» WHAT YOU HAVE TO DO
In the records that come next, find every line with "lotset". Return those lines.

Data items:
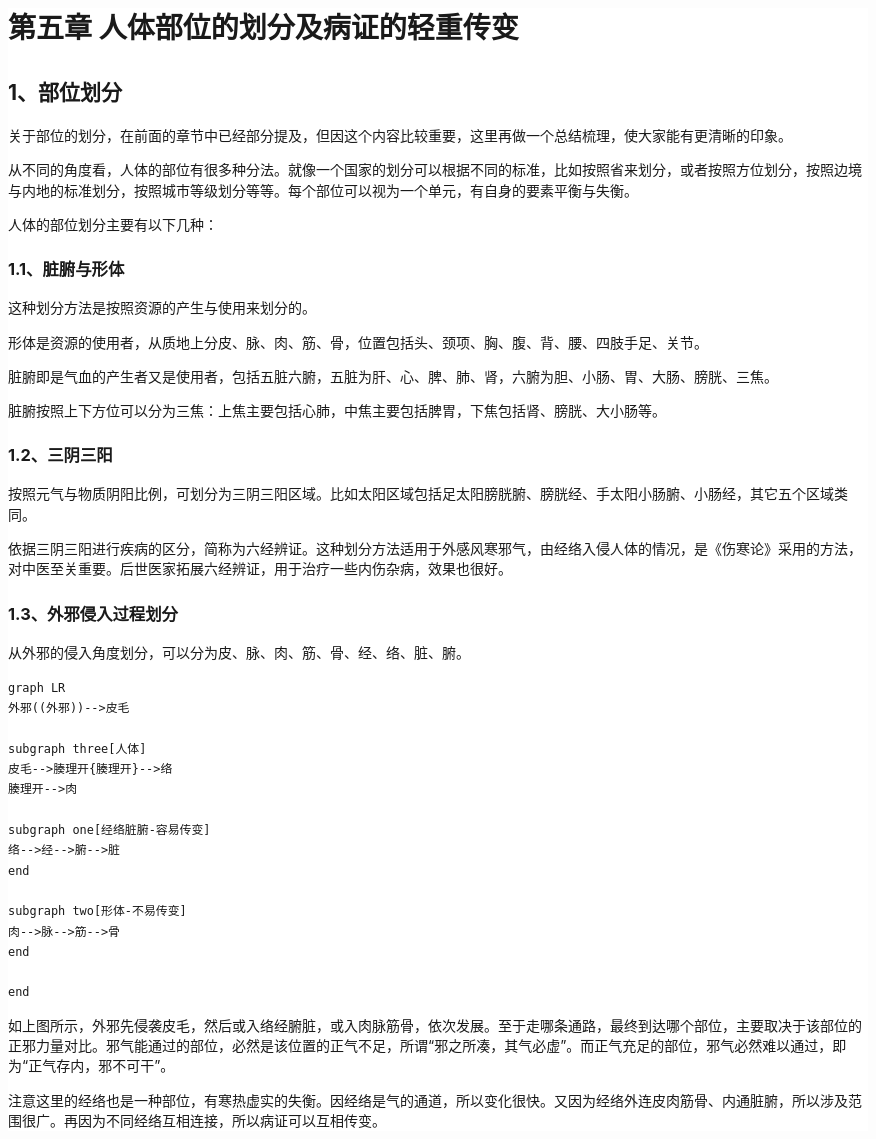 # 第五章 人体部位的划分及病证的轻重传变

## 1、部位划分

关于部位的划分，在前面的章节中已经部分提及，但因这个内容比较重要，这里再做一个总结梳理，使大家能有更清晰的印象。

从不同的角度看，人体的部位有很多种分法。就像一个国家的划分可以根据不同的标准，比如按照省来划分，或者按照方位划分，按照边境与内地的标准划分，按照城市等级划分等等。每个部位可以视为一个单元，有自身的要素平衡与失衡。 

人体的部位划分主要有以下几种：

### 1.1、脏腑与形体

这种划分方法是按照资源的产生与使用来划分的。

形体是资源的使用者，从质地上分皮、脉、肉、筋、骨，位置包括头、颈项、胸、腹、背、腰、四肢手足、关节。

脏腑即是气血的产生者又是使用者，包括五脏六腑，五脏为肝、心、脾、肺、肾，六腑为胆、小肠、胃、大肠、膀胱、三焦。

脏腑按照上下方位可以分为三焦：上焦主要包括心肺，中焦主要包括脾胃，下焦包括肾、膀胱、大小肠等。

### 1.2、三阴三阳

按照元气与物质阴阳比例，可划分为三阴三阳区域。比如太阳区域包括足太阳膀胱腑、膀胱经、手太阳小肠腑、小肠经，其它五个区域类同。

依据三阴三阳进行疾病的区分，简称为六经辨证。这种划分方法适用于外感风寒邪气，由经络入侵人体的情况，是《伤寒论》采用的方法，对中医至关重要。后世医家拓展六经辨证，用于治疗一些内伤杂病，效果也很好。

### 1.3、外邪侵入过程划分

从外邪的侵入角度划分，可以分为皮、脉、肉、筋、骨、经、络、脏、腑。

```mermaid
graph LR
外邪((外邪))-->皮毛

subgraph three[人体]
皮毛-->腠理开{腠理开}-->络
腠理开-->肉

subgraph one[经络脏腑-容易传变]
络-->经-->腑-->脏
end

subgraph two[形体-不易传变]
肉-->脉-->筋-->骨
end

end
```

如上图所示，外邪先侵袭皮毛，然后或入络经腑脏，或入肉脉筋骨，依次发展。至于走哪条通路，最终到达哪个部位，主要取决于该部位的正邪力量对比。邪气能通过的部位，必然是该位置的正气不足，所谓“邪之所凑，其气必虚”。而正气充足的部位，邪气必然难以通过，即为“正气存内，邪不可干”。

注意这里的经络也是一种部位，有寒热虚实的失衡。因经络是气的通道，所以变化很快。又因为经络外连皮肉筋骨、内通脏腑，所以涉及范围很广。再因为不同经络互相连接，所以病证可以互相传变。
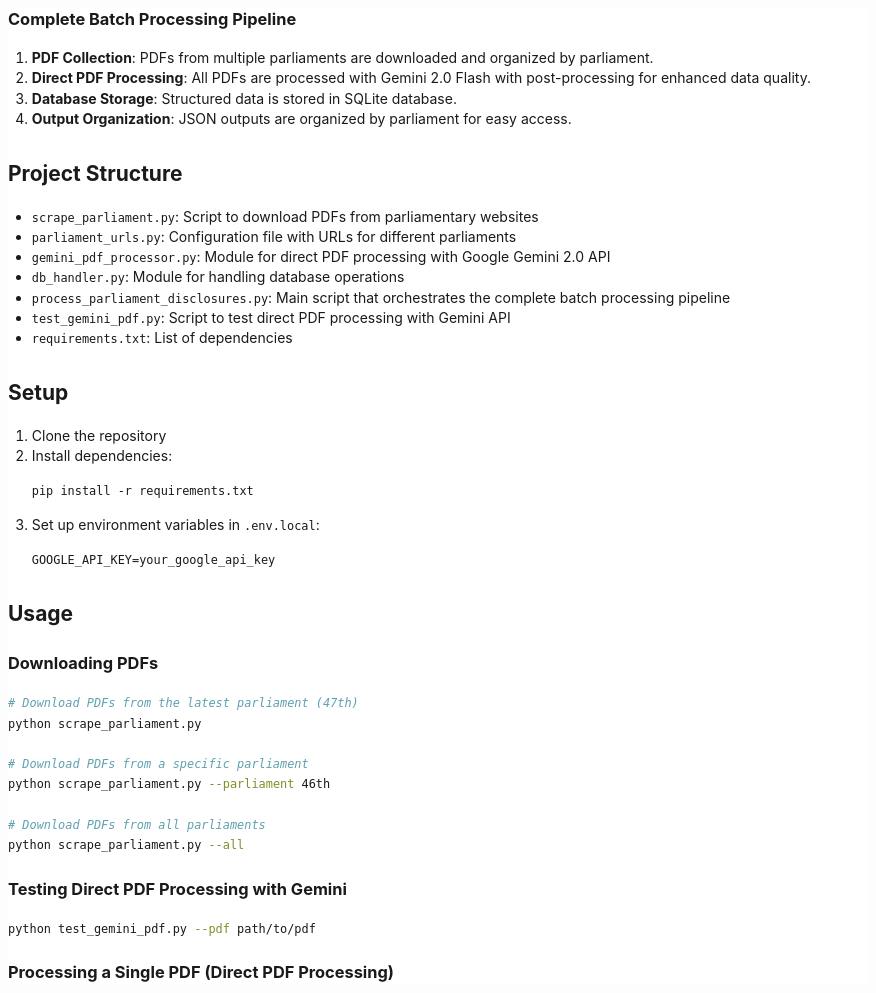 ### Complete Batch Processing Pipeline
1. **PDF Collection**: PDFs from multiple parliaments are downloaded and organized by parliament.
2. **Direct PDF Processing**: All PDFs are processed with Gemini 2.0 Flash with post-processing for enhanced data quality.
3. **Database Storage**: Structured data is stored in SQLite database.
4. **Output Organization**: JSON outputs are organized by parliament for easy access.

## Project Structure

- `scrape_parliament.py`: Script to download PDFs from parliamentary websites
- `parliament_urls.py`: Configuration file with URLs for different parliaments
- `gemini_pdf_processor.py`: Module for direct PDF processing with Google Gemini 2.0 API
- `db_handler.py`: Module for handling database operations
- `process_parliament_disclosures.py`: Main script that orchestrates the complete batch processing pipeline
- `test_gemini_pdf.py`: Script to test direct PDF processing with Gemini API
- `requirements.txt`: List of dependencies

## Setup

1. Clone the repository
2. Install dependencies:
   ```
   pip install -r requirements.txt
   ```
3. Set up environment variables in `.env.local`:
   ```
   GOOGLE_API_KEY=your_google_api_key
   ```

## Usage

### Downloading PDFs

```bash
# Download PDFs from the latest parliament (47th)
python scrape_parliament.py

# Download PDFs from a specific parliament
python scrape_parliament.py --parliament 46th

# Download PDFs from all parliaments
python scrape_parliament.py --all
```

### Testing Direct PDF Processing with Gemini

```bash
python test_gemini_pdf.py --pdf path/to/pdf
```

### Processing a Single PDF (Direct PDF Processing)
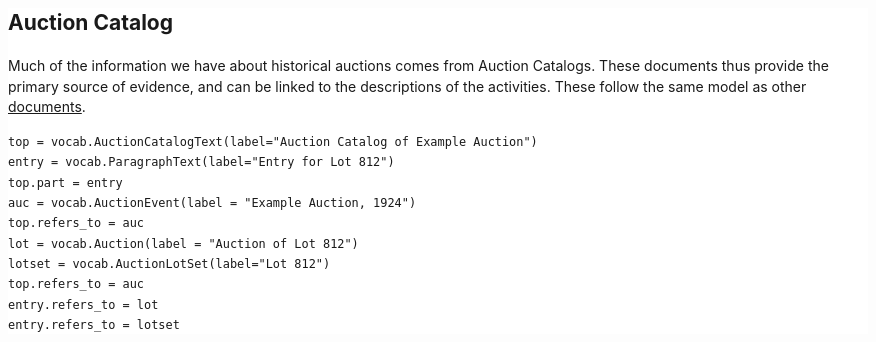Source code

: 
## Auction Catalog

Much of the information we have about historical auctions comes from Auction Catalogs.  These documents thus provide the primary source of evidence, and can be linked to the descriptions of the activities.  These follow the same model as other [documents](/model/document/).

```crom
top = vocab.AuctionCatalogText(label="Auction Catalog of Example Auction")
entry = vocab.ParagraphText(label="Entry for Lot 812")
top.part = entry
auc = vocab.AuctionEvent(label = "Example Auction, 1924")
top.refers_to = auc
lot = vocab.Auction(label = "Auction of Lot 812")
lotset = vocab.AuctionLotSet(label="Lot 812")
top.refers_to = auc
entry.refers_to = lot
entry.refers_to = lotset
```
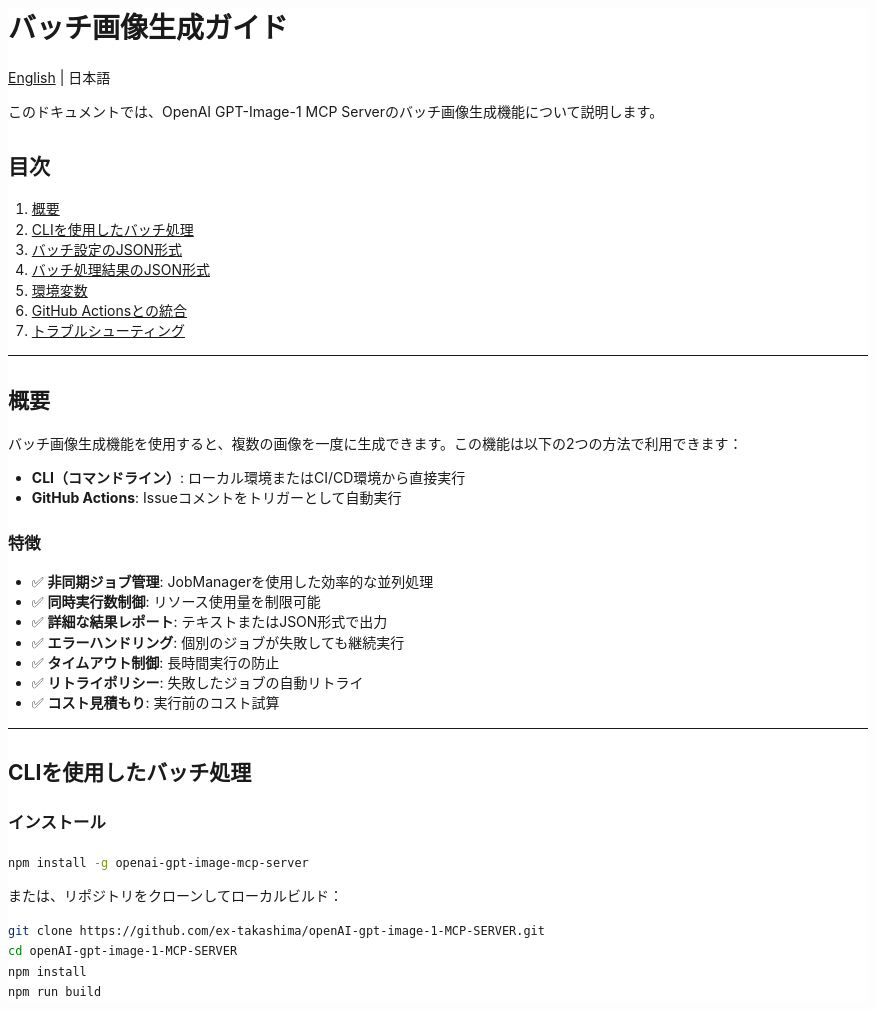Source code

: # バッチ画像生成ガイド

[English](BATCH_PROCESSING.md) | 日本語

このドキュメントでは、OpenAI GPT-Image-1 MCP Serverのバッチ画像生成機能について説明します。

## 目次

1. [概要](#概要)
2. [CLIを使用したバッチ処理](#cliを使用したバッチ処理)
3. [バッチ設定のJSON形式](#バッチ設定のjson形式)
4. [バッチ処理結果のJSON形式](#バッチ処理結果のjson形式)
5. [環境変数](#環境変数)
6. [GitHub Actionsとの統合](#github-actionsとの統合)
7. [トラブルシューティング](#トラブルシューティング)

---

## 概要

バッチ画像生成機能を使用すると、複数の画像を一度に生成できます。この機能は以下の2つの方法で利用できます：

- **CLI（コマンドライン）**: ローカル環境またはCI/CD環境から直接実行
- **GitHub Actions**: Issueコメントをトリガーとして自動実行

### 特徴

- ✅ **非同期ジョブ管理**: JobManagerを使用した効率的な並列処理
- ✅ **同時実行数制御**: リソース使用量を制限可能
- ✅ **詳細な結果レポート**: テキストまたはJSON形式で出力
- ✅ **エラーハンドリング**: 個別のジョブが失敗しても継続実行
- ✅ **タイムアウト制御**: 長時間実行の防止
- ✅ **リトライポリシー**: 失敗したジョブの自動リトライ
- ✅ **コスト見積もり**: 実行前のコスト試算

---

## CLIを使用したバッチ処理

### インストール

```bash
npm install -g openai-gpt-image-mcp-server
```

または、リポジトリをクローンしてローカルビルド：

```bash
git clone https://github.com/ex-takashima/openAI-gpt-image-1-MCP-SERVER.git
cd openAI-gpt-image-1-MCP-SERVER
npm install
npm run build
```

» ANSWER SPACE
lotset = vocab.AuctionLotSet(label="Lot 812")
entry.refers_to = lotset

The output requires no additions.